Automatic page fit to width in continuous scroll view

nsflanagan · September 16, 2023, 2:09pm

As a feature request, I would like to see a display option for resized pages in continuous scroll.

80% of the documents I work with have been been OCR’d by DT or SnapScan from archival documents or books. Some of the originals were printed in odd page sizes, and the OCR process produces irregular page sizes on its own.

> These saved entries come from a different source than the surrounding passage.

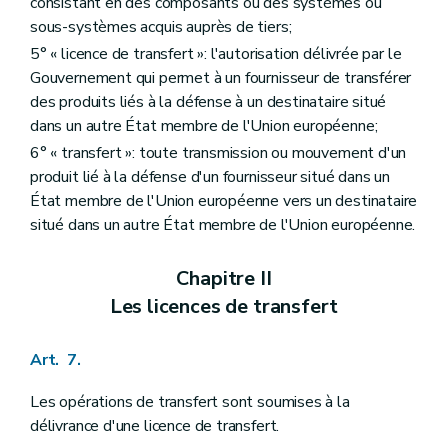
consistant en des composants ou des systèmes ou
sous-systèmes acquis auprès de tiers;
5° « licence de transfert »: l'autorisation délivrée par le
Gouvernement qui permet à un fournisseur de transférer
des produits liés à la défense à un destinataire situé
dans un autre État membre de l'Union européenne;
6° « transfert »: toute transmission ou mouvement d'un
produit lié à la défense d'un fournisseur situé dans un
État membre de l'Union européenne vers un destinataire
situé dans un autre État membre de l'Union européenne.
Chapitre II
Les licences de transfert
Art. 7.
Les opérations de transfert sont soumises à la
délivrance d'une licence de transfert.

As suggested in some earlier topics, I have been using single page view but it’s a drag when skimming or trying to interpret context of search hits. Similarly, I have tried the old kludge of printing to PDF to resize and:

Using traditional page sizes is silly because I don’t really plan to print any documents in my database;
Variance of length is more common so many pages are shrunk to fit the vertical direction, which I don’t want, or I have to use legal/tabloid size and then crop the bottoms off some pages;
It prints with a white border which I then have to go switch to black, because the text on many documents are faded (even after processing) and white washes them out.

And more importantly, this is really just a UI issue for me! Having all the pages automatically fit to width in continuous scroll is definitely a desired feature.

BLUEFROG · September 16, 2023, 3:11pm

The request is noted, with no promises. It’s the first of its kind I recall receiving so it doesn’t appear it’s troubling many people. Also, I’d wager most PDFs people handle or generate are not made of varying page sizes. Just something to consider.

nsflanagan · September 16, 2023, 4:22pm

I won’t dispute that others aren’t bothered but it’s happening on basically everything I scan, so I don’t think it’s a truly rare problem. I find DT’s OCR program tweaks page sizes slightly even for documents I’ve put through a flatbed scanner. It looks janky, at least.

I think it would be valuable for anyone doing archival work. Thanks!

Ryan_N · September 18, 2023, 6:37pm

I too would love to see buttons in the header to auto-fit the document to view either by page height or page width. This need is what compelled me to buy Apple’s trackpad a year or so ago .

nsflanagan · January 19, 2024, 1:06am

I think I have identified the cause of this issue and found a workaround that works well enough.

I was taking image files (jpg and png) and running them through DT’s OCR. It seems like the deskew function was tweaking the size of the images as it imported them, sometimes wildly. I guess this means that deskew cannot be disabled for images… perhaps this is a bug? On the other hand, I find that the deskew function does turn off when running OCR on PDFs.

What I do now is three steps:

First, I batch process the files in a photo editing program. I use Affinity, it’s good enough for this kind of work. I adjust, compress, and set a uniform fixed width through its macro interface.
Second, I convert to PDF in DT.
Finally, I run OCR with deskew turned off (via settings).

This produces consistent document sizes and saves time in the end since I don’t have to redo work or get into nitty gritty editing. With a cropping step, this approach also yields good results for documents I captured with a camera or my phone—which is the only option in some archives.

The one downside is that without deskew, the OCR is less able to read words or form lines, particularly with handwriting.

I hope this is helpful to someone in the future.